[FBref] team_match_stats for teams with slash "/" in the name results in FileNotFoundError
Describe the bug Unable to use team_match_stats for teams with slash in the name, like Bodø/Glimt.
It tries to create file matchlogs_Bodø/Glimt_2022_schedule.html, which resolves incorrectly due to slash in the name.
Affected scrapers This affects the following scrapers:
- [ ] ClubElo
- [ ] ESPN
- [x] FBref
- [ ] FiveThirtyEight
- [ ] FotMob
- [ ] Match History
- [ ] SoFIFA
- [ ] Understat
- [ ] WhoScored
Code example
A minimal code example that fails. Use no_cache=True to make sure an invalid cached file does not cause the bug and make sure you have the latest version of soccerdata installed.
import soccerdata as sd
fbref = sd.FBref(leagues="SWE-Allsvenskan", seasons=[2022,2023], no_cache=True)

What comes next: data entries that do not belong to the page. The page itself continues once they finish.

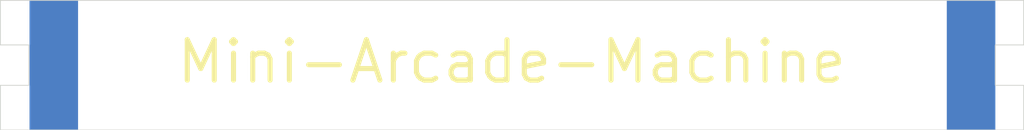
<source format=kicad_pcb>
(kicad_pcb
	(version 20241229)
	(generator "pcbnew")
	(generator_version "9.0")
	(general
		(thickness 1.6)
		(legacy_teardrops no)
	)
	(paper "A4")
	(layers
		(0 "F.Cu" signal)
		(2 "B.Cu" signal)
		(9 "F.Adhes" user "F.Adhesive")
		(11 "B.Adhes" user "B.Adhesive")
		(13 "F.Paste" user)
		(15 "B.Paste" user)
		(5 "F.SilkS" user "F.Silkscreen")
		(7 "B.SilkS" user "B.Silkscreen")
		(1 "F.Mask" user)
		(3 "B.Mask" user)
		(17 "Dwgs.User" user "User.Drawings")
		(19 "Cmts.User" user "User.Comments")
		(21 "Eco1.User" user "User.Eco1")
		(23 "Eco2.User" user "User.Eco2")
		(25 "Edge.Cuts" user)
		(27 "Margin" user)
		(31 "F.CrtYd" user "F.Courtyard")
		(29 "B.CrtYd" user "B.Courtyard")
		(35 "F.Fab" user)
		(33 "B.Fab" user)
		(39 "User.1" user)
		(41 "User.2" user)
		(43 "User.3" user)
		(45 "User.4" user)
	)
	(setup
		(pad_to_mask_clearance 0)
		(allow_soldermask_bridges_in_footprints no)
		(tenting front back)
		(pcbplotparams
			(layerselection 0x00000000_00000000_55555555_5755f5ff)
			(plot_on_all_layers_selection 0x00000000_00000000_00000000_00000000)
			(disableapertmacros no)
			(usegerberextensions no)
			(usegerberattributes yes)
			(usegerberadvancedattributes yes)
			(creategerberjobfile yes)
			(dashed_line_dash_ratio 12.000000)
			(dashed_line_gap_ratio 3.000000)
			(svgprecision 4)
			(plotframeref no)
			(mode 1)
			(useauxorigin no)
			(hpglpennumber 1)
			(hpglpenspeed 20)
			(hpglpendiameter 15.000000)
			(pdf_front_fp_property_popups yes)
			(pdf_back_fp_property_popups yes)
			(pdf_metadata yes)
			(pdf_single_document no)
			(dxfpolygonmode yes)
			(dxfimperialunits yes)
			(dxfusepcbnewfont yes)
			(psnegative no)
			(psa4output no)
			(plot_black_and_white yes)
			(sketchpadsonfab no)
			(plotpadnumbers no)
			(hidednponfab no)
			(sketchdnponfab yes)
			(crossoutdnponfab yes)
			(subtractmaskfromsilk no)
			(outputformat 1)
			(mirror no)
			(drillshape 1)
			(scaleselection 1)
			(outputdirectory "")
		)
	)
	(net 0 "")
	(footprint (layer "F.Cu") (at 160 104))
	(footprint (layer "F.Cu") (at 103.3 104))
	(gr_line
		(start 100 100)
		(end 100 102.75)
		(stroke
			(width 0.05)
			(type default)
		)
		(layer "Edge.Cuts")
		(uuid "0958a39d-a812-4ed1-9314-e17a86926763")
	)
	(gr_line
		(start 101.75 105.25)
		(end 100 105.25)
		(stroke
			(width 0.05)
			(type default)
		)
		(layer "Edge.Cuts")
		(uuid "3d1c4780-11bc-4aaa-b2c6-d7c3226b682c")
	)
	(gr_line
		(start 163.25 108)
		(end 100 108)
		(stroke
			(width 0.05)
			(type solid)
		)
		(layer "Edge.Cuts")
		(uuid "50315deb-b773-4c06-9fe1-7c7e0ad912d8")
	)
	(gr_line
		(start 163.25 100)
		(end 100 100)
		(stroke
			(width 0.05)
			(type default)
		)
		(layer "Edge.Cuts")
		(uuid "5bafbfa0-6f0c-4839-9ba9-c58651d882c4")
	)
	(gr_line
		(start 163.25 105.25)
		(end 161.5 105.25)
		(stroke
			(width 0.05)
			(type default)
		)
		(layer "Edge.Cuts")
		(uuid "69ce0e99-fe80-4d72-b3b5-4c2d509971a1")
	)
	(gr_line
		(start 163.25 102.75)
		(end 163.25 100)
		(stroke
			(width 0.05)
			(type default)
		)
		(layer "Edge.Cuts")
		(uuid "8726c772-a028-46fc-bc97-4a4d3ed9db67")
	)
	(gr_line
		(start 100 102.75)
		(end 101.75 102.75)
		(stroke
			(width 0.05)
			(type default)
		)
		(layer "Edge.Cuts")
		(uuid "896b9156-df0b-47f5-a39b-47cadc0a82f9")
	)
	(gr_line
		(start 161.5 105.25)
		(end 161.5 102.75)
		(stroke
			(width 0.05)
			(type default)
		)
		(layer "Edge.Cuts")
		(uuid "cf2504c4-2794-46e8-a547-9a12ec7ea40a")
	)
	(gr_line
		(start 163.25 105.25)
		(end 163.25 108)
		(stroke
			(width 0.05)
			(type default)
		)
		(layer "Edge.Cuts")
		(uuid "d96dc595-ab24-49bc-b42e-32b6d00f92e0")
	)
	(gr_line
		(start 161.5 102.75)
		(end 163.25 102.75)
		(stroke
			(width 0.05)
			(type default)
		)
		(layer "Edge.Cuts")
		(uuid "e1b92273-51b5-4e0b-848a-44b1646f8aa4")
	)
	(gr_line
		(start 100 105.25)
		(end 100 108)
		(stroke
			(width 0.05)
			(type default)
		)
		(layer "Edge.Cuts")
		(uuid "e276fe7e-58a2-4c62-aa93-4c935b3d91f0")
	)
	(gr_line
		(start 101.75 102.75)
		(end 101.75 105.25)
		(stroke
			(width 0.05)
			(type default)
		)
		(layer "Edge.Cuts")
		(uuid "fe7cd763-9614-4838-bc1f-78acb78e868d")
	)
	(gr_text "Mini-Arcade-Machine\n"
		(at 110.75 105.25 0)
		(layer "F.SilkS")
		(uuid "1355fc5a-8207-47fa-b848-2630af0574da")
		(effects
			(font
				(size 2.5 2.5)
				(thickness 0.3125)
			)
			(justify left bottom)
		)
	)
	(embedded_fonts no)
)

</source>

fbref.read_team_match_stats(stat_type="schedule", opponent_stats=False, team="Bodø/Glimt", force_cache=True)
Error message
Error while scraping https://fbref.com/en/squads/d86248bd/2022/matchlogs/all_comps/schedule. Retrying... (attempt 2 of 5). _common.py:568│
│ Traceback (most recent call last): │
│ File "/Users/user/.venv/lib/python3.12/site-packages/soccerdata/_common.py", line 564, in _download_and_save │
│ with filepath.open(mode="wb") as fh: │
│ ^^^^^^^^^^^^^^^^^^^^^^^^ │
│ File "/usr/local/Cellar/[email protected]/3.12.3/Frameworks/Python.framework/Versions/3.12/lib/python3.12/pathlib.py", line 1013, in open │
│ return io.open(self, mode, buffering, encoding, errors, newline) │
│ ^^^^^^^^^^^^^^^^^^^^^^^^^^^^^^^^^^^^^^^^^^^^^^^^^^^^^^^^^ │
│ FileNotFoundError: [Errno 2] No such file or directory: │
│ '/Users/user/soccerdata/data/FBref/historic/matchlogs_Bodø/Glimt_2022_schedule.html'
Additional context Note, line number in _common.py with the error might differ, as I did minor changes in the code.
Contributor Action Plan
- [ ] I can fix this issue and will submit a pull request.
- [x] I’m unsure how to fix this, but I'm willing to work on it with guidance.
- [ ] I’m not able to fix this issue.
Fixed it by changing in fbref.py
filepath = self.data_dir / filemask.format(team, skey, stat_type)
to
filepath = self.data_dir / filemask.format(team.replace('/',''), skey, stat_type)
Not sure if it breaks anything, though.
No, it won't break anything. A more generic solution would be to use something like Django's slugify() function.